◆ EXTRACT TO READ ◆
########################################
To decide whether (N - an arithmetic value of kind K) is between (A - K) and (B - K):
if A is greater than B, decide on whether or not N is between B and A;
if N is less than A, no;
if N is greater than B, no;
yes.
To decide whether (N - an arithmetic value of kind K) is not between (A - K) and (B - K):
if A is greater than B, decide on whether or not N is not between B and A;
if N is less than A, yes;
if N is greater than B, yes;
no.
Part 3 - Repeating
To repeat with (N - nonexisting K variable) running from (low - an arithmetic value of kind K) to (high - K) in steps of (step - K) begin -- end:
(- for ({N} = {low} : {N} <= {high} : {N} = {N} + {step}) -).
To repeat with (N - nonexisting K variable) running backwards from (high - an arithmetic value of kind K) to (low - K) begin -- end:
(- for ({N} = {high} : {N} >= {low} : --{N}) -).
To repeat with (N - nonexisting K variable) running backwards from (high - an arithmetic value of kind K) to (low - K) in steps of (step - K) begin -- end:
(- for ({N} = {high} : {N} >= {low} : {N} = {N} - {step}) -).
########################################
◆ SUPPLIED ENTRIES ◆

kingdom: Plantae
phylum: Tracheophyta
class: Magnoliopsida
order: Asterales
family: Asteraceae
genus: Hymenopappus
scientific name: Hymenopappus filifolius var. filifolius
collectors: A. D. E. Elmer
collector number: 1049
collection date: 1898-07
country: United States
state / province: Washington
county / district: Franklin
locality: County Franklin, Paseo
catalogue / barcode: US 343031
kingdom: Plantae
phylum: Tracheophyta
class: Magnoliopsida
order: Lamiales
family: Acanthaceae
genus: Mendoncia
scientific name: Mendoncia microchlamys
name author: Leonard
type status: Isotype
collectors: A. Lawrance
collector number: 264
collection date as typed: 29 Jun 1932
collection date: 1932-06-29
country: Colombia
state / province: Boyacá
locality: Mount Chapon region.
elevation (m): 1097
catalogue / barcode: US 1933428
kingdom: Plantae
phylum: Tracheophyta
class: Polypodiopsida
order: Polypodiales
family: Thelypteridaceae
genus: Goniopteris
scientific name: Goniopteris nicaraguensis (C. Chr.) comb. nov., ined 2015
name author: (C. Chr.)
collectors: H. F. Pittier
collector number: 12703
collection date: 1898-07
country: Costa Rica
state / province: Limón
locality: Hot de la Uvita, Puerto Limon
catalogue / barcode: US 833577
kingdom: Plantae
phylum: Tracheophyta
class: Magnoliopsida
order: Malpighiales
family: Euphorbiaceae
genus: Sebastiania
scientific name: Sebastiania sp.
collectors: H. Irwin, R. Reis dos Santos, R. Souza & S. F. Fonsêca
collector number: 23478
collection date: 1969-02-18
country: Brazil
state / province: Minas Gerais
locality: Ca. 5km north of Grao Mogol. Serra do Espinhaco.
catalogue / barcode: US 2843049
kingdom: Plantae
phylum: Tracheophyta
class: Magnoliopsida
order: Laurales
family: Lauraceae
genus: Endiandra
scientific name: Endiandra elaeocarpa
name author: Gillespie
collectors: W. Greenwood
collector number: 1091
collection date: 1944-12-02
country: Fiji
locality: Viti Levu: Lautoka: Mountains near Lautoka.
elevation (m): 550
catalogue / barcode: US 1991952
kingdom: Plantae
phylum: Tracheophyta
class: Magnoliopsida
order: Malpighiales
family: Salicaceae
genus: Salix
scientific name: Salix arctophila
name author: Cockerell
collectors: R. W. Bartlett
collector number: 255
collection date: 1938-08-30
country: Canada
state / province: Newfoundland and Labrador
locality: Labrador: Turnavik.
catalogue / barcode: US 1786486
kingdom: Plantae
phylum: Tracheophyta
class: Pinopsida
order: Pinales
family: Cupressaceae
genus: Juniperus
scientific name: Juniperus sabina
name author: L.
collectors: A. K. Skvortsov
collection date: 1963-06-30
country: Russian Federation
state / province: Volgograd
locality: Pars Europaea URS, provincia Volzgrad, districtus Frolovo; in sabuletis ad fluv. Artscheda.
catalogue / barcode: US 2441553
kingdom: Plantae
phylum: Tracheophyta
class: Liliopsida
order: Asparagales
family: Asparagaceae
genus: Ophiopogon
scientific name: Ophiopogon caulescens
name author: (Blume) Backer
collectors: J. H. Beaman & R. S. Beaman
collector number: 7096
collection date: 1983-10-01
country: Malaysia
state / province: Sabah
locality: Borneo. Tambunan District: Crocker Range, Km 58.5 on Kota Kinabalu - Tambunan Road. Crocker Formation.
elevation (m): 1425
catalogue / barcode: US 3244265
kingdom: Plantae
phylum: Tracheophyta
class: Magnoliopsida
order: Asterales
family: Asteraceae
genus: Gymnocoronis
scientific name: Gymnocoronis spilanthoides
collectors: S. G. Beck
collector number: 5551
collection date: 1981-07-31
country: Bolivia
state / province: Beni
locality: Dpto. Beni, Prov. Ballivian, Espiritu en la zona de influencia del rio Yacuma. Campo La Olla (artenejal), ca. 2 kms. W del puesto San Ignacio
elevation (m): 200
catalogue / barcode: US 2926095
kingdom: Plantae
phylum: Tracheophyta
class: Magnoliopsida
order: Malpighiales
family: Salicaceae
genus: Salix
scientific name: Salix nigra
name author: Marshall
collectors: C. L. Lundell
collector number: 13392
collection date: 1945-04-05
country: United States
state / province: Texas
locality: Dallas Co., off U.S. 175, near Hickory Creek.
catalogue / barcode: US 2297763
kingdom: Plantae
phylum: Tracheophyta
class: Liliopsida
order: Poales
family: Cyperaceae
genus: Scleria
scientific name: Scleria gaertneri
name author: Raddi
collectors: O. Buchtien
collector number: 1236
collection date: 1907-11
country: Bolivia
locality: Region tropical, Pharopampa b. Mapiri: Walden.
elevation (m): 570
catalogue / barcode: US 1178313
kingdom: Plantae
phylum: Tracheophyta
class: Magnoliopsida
########################################
◆ TASK LIST ◆
1. List every parameter name in the code extract that appears inside parentheses before a dash.
2. In two or three sentences, explain when the code extract's phrase for deciding whether N is not between A and B gives yes, using the conditions it states.
The listing is separate material.

◆ EXPECTED OUTPUTS ◆
1. N, A, B, low, high, step

2. If A is greater than B, the phrase swaps the bounds and decides whether N is not between B and A. Otherwise it gives yes when N is less than A or when N is greater than B. In every other case it gives no.